H-2A rocket, Kiku No. 8 satellite
An H2-A rocket carrying Japan's largest satellite lifts off from Tanegashima Space Center in Kagoshima Prefecture on Monday.Yuki Sato / AP

Japan successfully launched its biggest satellite to date on Monday, the latest step toward repairing the image of its troubled space program.

A domestically developed H2-A rocket carrying the Kiku experimental communications satellite lifted off from Tanegashima Space Center in Kagoshima in southern Japan on Monday afternoon.

“The satellite has separated from the rocket,” a Japan Aerospace Exploration Agency official said in a live broadcast on the agency’s Web site, which showed other officials applauding after the announcement.

The agency later confirmed the satellite had gone into a transfer orbit and was expected to enter its final orbit in a week.

JAXA hopes a successful launch, which would be the sixth this year, will bolster Japan’s plans to enter the commercial satellite business and encourage the country’s space community.

Those plans suffered a huge blow in 2003 when an H2-A carrying two spy satellites veered off course and had to be destroyed in a spectacular fireball.

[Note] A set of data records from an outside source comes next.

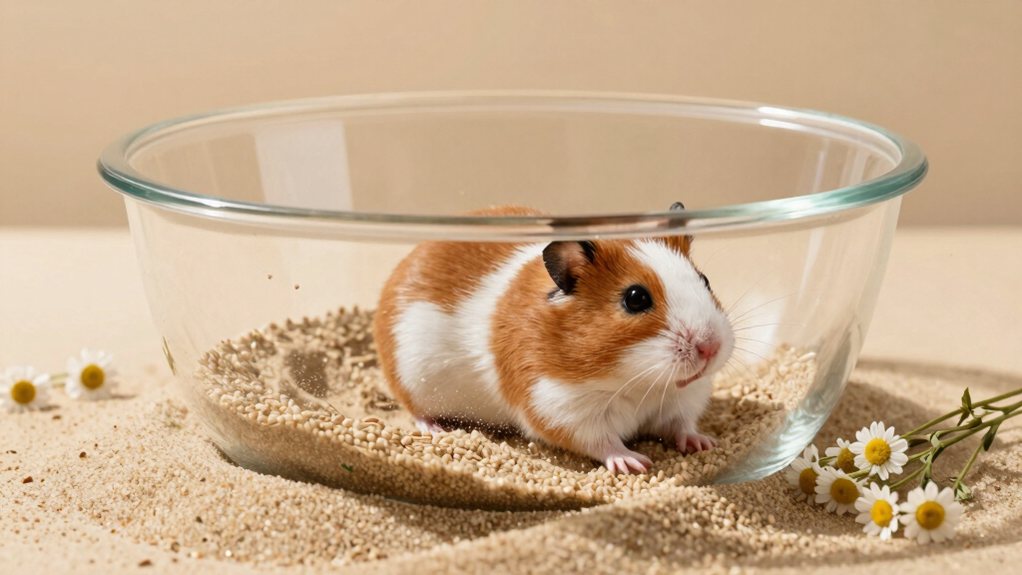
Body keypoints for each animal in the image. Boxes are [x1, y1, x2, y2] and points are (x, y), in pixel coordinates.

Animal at [373, 204, 734, 474]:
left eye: (705, 280)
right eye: (635, 298)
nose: (710, 347)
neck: (639, 381)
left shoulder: (683, 400)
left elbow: (682, 425)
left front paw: (705, 444)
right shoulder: (560, 407)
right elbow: (603, 442)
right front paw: (635, 463)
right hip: (412, 379)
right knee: (415, 410)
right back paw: (437, 430)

“We had discouraged the Japanese people when our rockets malfunctioned before, but since then we have been making every effort to regain citizens’ confidence,” JAXA project manager Akio Tsujibata said ahead of the launch. “Now we have come to the point where we think we can catch up with the world’s leading nations soon.”

Japan last year announced ambitious targets for its space program, including manned spaceflight — a feat already achieved by Asian rival China.

Kiku, equipped with solar array panels and deployable antennas whose combined size of 131 square feet (40 square meters) makes it one of the world’s largest human-made satellites, is intended improve mobile phone-based communications, JAXA said on its Web site.

It also aims to help develop technologies for a satellite-based multimedia broadcasting system for mobile devices, a function that could speed up rescue operations at disaster sites, the agency said.

The launch, originally scheduled for the weekend, had been delayed by cloudy weather and a threat of lightning.